Nel 1720 quasi certamente furono scritti “Il sospetto” RV199, “L’inquietudine” RV234 e “L’amoroso” RV271, delizioso trittico di passioni ben richiamate da Cesare Fertonani, professore associato nel Dipartimento di Storia delle arti, della musica e dello spettacolo dell’Università di Milano, quando osserva che “si può ammettere in linea di principio l’ipotesi che i concerti siano ispirati a componimenti poetici oggi non identificabili”, non è da escludere che, gli eventuali versetti poetici, fossero scritti dallo stesso Vivaldi.
Le Quattro Stagioni
Come nella serie delle quattro stagioni l’esito meravigliosamente animato e amabilmente verosimile delle “humane passioni” messe in intestazione non influisce sull’esemplare declinazione della struttura consueta del concerto, successione tripartita di movimenti allegro, largo o andante, allegro, in cui la formulazione del dialogo tra violino solista e archi poggia su svelte evoluzioni violinistiche specchiate o moltiplicate dalle risposte in progressione dell’orchestra.
Il favorito
Il concerto intitolato “Il favorito” in Mi minore RV277 è sempre in tre movimenti: allegro, andante, allegro. In esso è facilmente individuabile un riferimento alla vena teatrale di Vivaldi .

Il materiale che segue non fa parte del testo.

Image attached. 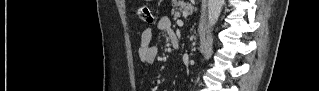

“Il favorito” è il concerto più raffinato e architettonicamente più ampio della serie dei concerti titolati. Spicca il trattamento aristocratico e imprevedibile della parte solistica, insieme all’insolita ricchezza dell’accompagnamento, che potrebbe suggerire una particolare cura musicale profusa dall’autore nella stesura del concerto, detto perciò “favorito”.
L’inquietudine
Il concerto in Re maggiore RV 234 “L’inquietudine” colpisce per l’impiego allusivo di stilemi strumentali, sopratutto solistici, declinati altrove da Vivaldi in chiave onomatopeica. Ma ogni suggerimento all’ascolto risulta pleonastico, perché una parte della bellezza e del godimento di questi concerti si guadagna proprio accordando fede alle “humane passioni” promesse dai titoli.

Allegoria, astuta trovata commerciale o audaci incentivi poetico-letterari all’estro inventivo vivaldiano? Di certo un suggerimento d’ascolto forte, da assecondare o rifiutare, ma che ci porta nel cuore dell’immaginazione strumentale barocca, di cui Antonio Vivaldi rimane un protagonista unico.